PROBLEM TO WORK ON
Copy out every line of text in the rows below, keeping each one unchanged. Leave the pictures out of your answer.

---------- RECORDS SUPPLIED

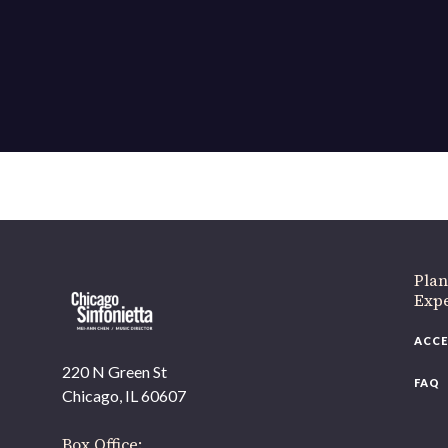
If 
Plan
Expe
ACCE
220 N Green St
FAQ
Chicago, IL 60607
Box Office:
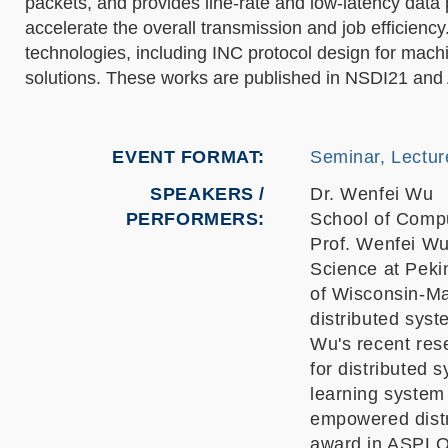
packets, and provides line-rate and low-latency data
accelerate the overall transmission and job efficiency
technologies, including INC protocol design for mac
solutions. These works are published in NSDI21 a
EVENT FORMAT
Seminar, Lectur
SPEAKERS /
Dr. Wenfei Wu
PERFORMERS:
School of Compu
Prof. Wenfei Wu
Science at Peki
of Wisconsin-Ma
distributed sys
Wu's recent res
for distributed
learning system
empowered distr
award in ASPLO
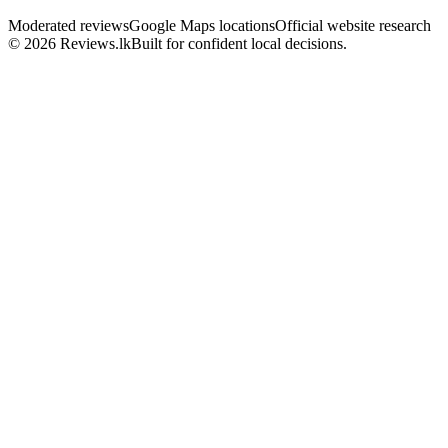
Moderated reviews
Google Maps locations
Official website research
© 2026 Reviews.lk
Built for confident local decisions.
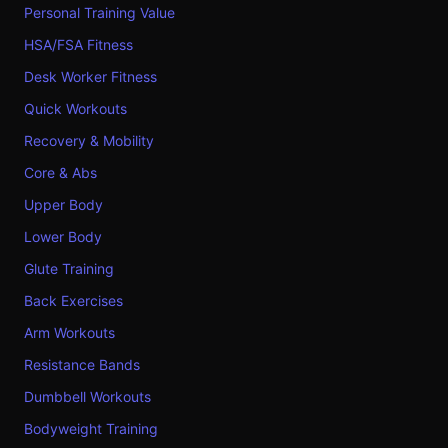
Personal Training Value
HSA/FSA Fitness
Desk Worker Fitness
Quick Workouts
Recovery & Mobility
Core & Abs
Upper Body
Lower Body
Glute Training
Back Exercises
Arm Workouts
Resistance Bands
Dumbbell Workouts
Bodyweight Training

--------------------

SOLUTION BELOW
If 
Plan
Expe
ACCE
220 N Green St
FAQ
Chicago, IL 60607
Box Office:
packets, and provides line-rate and low-latency data
accelerate the overall transmission and job efficiency
technologies, including INC protocol design for mac
solutions. These works are published in NSDI21 a
EVENT FORMAT
Seminar, Lectur
SPEAKERS /
Dr. Wenfei Wu
PERFORMERS:
School of Compu
Prof. Wenfei Wu
Science at Peki
of Wisconsin-Ma
distributed sys
Wu's recent res
for distributed
learning system
empowered distr
award in ASPLO
Moderated reviews
Google Maps locations
Official website research
© 2026 Reviews.lk
Built for confident local decisions.
Personal Training Value
HSA/FSA Fitness
Desk Worker Fitness
Quick Workouts
Recovery & Mobility
Core & Abs
Upper Body
Lower Body
Glute Training
Back Exercises
Arm Workouts
Resistance Bands
Dumbbell Workouts
Bodyweight Training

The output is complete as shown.